> **WORK TASK**: Whenever a line of the data below holds the string "playbook", copy that line.
### EXCERPTED DATA
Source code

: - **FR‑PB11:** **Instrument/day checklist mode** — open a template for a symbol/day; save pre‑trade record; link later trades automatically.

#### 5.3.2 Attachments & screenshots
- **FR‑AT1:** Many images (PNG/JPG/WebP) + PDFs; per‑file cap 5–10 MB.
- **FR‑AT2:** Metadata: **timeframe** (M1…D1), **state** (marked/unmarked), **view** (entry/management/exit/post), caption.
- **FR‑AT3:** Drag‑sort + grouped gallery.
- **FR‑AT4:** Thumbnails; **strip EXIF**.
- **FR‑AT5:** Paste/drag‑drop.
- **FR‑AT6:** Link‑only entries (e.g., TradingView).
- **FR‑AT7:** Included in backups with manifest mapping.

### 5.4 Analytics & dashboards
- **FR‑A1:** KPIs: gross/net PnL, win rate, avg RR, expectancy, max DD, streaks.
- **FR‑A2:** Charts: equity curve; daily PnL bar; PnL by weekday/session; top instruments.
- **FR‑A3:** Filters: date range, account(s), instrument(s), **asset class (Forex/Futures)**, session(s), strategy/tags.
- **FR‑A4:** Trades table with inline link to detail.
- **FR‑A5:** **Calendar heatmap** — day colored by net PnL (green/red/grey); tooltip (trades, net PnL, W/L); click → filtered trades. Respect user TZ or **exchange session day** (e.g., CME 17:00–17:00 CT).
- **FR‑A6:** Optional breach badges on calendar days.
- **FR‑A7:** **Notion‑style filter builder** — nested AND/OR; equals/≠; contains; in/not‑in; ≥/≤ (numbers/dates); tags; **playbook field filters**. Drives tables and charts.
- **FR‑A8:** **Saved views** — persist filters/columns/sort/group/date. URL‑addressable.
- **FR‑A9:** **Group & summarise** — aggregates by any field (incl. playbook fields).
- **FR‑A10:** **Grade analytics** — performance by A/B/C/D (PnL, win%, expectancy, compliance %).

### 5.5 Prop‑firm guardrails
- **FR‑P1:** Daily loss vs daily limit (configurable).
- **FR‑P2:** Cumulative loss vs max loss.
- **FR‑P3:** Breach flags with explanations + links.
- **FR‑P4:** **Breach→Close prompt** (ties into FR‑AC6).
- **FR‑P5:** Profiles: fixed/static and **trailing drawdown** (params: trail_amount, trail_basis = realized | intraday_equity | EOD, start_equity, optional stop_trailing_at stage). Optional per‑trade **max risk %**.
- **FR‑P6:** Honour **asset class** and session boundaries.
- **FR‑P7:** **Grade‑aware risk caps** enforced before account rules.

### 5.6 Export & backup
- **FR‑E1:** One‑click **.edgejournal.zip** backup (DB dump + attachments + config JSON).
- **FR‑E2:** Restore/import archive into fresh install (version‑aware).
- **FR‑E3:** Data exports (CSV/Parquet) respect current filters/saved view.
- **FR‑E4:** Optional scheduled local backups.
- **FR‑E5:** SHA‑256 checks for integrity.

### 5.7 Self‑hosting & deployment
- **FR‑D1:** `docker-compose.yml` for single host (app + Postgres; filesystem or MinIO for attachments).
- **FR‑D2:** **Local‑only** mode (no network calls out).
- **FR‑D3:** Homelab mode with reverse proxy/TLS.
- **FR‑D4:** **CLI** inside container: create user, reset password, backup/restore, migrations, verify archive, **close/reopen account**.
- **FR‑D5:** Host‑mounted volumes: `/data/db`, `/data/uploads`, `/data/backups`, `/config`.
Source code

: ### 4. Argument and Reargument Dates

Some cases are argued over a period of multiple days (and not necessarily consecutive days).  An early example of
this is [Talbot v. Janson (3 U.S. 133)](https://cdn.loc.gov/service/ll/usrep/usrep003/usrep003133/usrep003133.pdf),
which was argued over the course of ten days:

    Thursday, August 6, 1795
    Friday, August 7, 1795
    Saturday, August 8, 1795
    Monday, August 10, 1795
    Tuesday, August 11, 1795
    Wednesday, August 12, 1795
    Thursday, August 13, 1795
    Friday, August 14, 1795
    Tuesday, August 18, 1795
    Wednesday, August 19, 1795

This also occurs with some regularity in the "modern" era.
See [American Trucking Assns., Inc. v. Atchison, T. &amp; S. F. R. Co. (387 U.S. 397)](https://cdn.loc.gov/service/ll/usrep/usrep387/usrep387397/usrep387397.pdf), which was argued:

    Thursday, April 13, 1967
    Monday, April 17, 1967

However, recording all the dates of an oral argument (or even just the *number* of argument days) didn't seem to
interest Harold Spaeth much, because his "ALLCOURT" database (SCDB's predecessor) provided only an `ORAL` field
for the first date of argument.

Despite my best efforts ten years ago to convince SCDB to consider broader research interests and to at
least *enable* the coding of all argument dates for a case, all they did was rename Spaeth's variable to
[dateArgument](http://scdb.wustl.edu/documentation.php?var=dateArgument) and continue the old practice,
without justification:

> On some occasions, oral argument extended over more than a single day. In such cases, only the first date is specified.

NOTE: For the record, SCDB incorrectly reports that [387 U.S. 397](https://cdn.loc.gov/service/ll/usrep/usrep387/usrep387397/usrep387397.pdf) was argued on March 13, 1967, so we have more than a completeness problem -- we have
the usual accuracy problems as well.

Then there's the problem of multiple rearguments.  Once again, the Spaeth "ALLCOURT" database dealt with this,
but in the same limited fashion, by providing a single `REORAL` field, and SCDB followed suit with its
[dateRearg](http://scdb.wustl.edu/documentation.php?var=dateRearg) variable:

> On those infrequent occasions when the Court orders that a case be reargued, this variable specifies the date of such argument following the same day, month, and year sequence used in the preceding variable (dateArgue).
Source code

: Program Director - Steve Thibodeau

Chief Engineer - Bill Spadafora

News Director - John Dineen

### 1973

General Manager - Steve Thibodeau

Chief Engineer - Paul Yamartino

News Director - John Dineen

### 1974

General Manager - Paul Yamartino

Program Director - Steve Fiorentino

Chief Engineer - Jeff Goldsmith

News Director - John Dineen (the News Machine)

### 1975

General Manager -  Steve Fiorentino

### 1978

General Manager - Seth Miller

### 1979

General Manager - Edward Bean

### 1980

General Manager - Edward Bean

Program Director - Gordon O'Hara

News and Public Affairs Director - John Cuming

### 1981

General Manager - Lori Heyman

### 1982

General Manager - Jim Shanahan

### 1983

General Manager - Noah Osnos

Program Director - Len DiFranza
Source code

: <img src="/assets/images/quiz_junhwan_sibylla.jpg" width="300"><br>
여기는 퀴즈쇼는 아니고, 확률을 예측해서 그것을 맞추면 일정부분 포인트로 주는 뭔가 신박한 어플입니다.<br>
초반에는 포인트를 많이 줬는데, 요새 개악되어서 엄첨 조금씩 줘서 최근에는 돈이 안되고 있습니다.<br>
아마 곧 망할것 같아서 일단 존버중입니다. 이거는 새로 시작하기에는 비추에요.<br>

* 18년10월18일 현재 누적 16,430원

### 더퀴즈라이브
######
> **REPLY**:
- **FR‑A7:** **Notion‑style filter builder** — nested AND/OR; equals/≠; contains; in/not‑in; ≥/≤ (numbers/dates); tags; **playbook field filters**. Drives tables and charts.
- **FR‑A9:** **Group & summarise** — aggregates by any field (incl. playbook fields).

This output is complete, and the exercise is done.